Les députés ont adopté jeudi soir, à la demande du gouvernement, un nouvel encadrement de l’usage du titre de psychothérapeute dans le projet de loi portant réforme de l’hôpital et relatif aux patients, à la santé et aux territoires (HPST).
Les députés ont interrompu leurs débats sur le projet de loi HPST dans la nuit de jeudi à vendredi. Ils doivent reprendre lundi après-midi la discussion à l’article 24, dans la partie consacrée à la santé publique. Il reste onze articles à discuter, dont ceux sur la création des agences régionales de santé (ARS).
Un nouvel article au projet de loi a été adopté pour rectifier la rédaction de l’article 52 de la loi du 9 août 2004. Les projets de texte d’application sont discutés depuis 2005.
La ministre de la santé, Roselyne Bachelot, a expliqué que les deux projets de décret élaborés pour expliciter la formation requise pour exercer la psychothérapie ont été rejetés par le Conseil d’Etat « parce qu’il a considéré que la base légale était insuffisante pour permettre de prendre des mesures susceptibles d’assurer la qualité et le niveau nécessaires de formation ».
Les deux décrets sur les conditions requises pour l’inscription à la formation en psychopathologie clinique élaborés depuis 2007 lors de « nombreux échanges et réunions de travail avec les représentants des professionnels concernés » ne sont pas en cause dans leur contenu, a-t-elle précisé.
L’article adopté permettra de « réserver l’accès à la formation de psychopathologie clinique aux titulaires d’un diplôme de niveau mastère de spécialité en psychologie ou en psychanalyse ou d’un doctorat en médecine », a indiqué Roselyne Bachelot.
Par ailleurs, il prévoit des dispositions pour les professionnels pratiquant la psychothérapie avant la parution de la loi, pour tenir compte des professionnels installés, ce qui n’était pas le cas dans l’article 52.
Il permet aussi de « mettre en place des dispenses partielles ou totales et de garantir les qualités des formations au travers de leur agrément ».
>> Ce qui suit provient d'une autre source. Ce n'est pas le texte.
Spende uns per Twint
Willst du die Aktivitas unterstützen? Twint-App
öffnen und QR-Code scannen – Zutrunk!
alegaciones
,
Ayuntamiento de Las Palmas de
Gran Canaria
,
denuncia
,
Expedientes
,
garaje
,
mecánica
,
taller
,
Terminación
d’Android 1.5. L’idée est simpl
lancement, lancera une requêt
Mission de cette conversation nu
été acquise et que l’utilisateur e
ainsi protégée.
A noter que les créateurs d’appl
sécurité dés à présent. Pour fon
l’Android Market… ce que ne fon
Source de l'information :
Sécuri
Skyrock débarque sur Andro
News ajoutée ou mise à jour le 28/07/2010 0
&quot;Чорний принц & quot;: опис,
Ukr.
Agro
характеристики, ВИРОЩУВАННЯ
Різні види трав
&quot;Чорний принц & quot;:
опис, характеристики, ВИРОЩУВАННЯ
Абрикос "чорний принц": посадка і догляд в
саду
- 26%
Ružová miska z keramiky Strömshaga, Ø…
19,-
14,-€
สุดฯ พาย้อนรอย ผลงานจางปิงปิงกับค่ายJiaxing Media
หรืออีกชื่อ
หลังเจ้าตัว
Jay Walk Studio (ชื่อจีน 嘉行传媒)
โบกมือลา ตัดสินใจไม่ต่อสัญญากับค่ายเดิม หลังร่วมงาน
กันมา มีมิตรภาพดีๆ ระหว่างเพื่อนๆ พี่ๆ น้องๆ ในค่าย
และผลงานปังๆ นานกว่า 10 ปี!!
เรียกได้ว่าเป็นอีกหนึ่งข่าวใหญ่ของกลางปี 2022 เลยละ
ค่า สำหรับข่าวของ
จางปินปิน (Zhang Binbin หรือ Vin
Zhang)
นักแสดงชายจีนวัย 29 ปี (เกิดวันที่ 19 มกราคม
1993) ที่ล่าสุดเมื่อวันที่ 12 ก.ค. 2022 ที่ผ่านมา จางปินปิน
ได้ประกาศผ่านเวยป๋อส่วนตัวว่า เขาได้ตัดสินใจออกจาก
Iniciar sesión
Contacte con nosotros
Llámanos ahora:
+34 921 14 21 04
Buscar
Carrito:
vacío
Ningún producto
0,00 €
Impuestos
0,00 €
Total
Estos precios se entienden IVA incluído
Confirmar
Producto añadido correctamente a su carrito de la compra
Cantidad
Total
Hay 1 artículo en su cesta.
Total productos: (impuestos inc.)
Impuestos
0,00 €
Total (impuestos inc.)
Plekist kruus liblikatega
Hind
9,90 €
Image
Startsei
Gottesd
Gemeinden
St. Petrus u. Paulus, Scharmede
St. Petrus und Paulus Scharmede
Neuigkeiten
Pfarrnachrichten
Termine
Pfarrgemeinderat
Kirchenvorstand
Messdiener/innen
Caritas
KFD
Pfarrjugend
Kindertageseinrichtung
Roselyne Bachelot a souligné que cette modification était très attendue par la profession.
Les socialistes ont approuvé ces modifications, Jean-Marie Le Guen (Paris) faisant tout de même remarquer qu’il avait fallu cinq ans pour « aboutir à un dispositif structuré » alors que le gouvernement avait procédé par des « passages en force » sur les votes des dispositions précédentes.
Le nouvel article adopté indique ainsi qu’un décret en Conseil d’Etat précisera « les modalités d’application du présent article et les conditions de formation théorique et pratique en psychopathologie clinique que doivent remplir l’ensemble des professionnels souhaitant s’inscrire au registre national des psychothérapeutes » et définira « les conditions dans lesquelles les ministères chargés de la santé et de l’enseignement supérieur agréent les établissements autorisés à délivrer cette formation ».
Il est indiqué que l’accès à cette formation est « réservé aux titulaires d’un diplôme de niveau doctorat donnant le droit d’exercer la médecine en France ou d’un diplôme de niveau master dont la spécialité ou la mention est la psychologie ou la psychanalyse ».
Ce décret définira aussi « les conditions dans lesquelles les titulaires d’un diplôme de docteur en médecine, les personnes autorisées à faire usage du titre de psychologue dans les conditions définies par l’article 44 de la loi n° 85-772 du 25 juillet 1985 portant diverses dispositions d’ordre social et les psychanalystes régulièrement enregistrés dans les annuaires de leurs associations peuvent bénéficier d’une dispense totale ou partielle pour la formation en psychopathologie clinique ».
Le décret prévoira aussi des « dispositions transitoires dont pourront bénéficier les professionnels justifiant d’au moins cinq ans de pratique de la psychothérapie à la date de publication du décret ».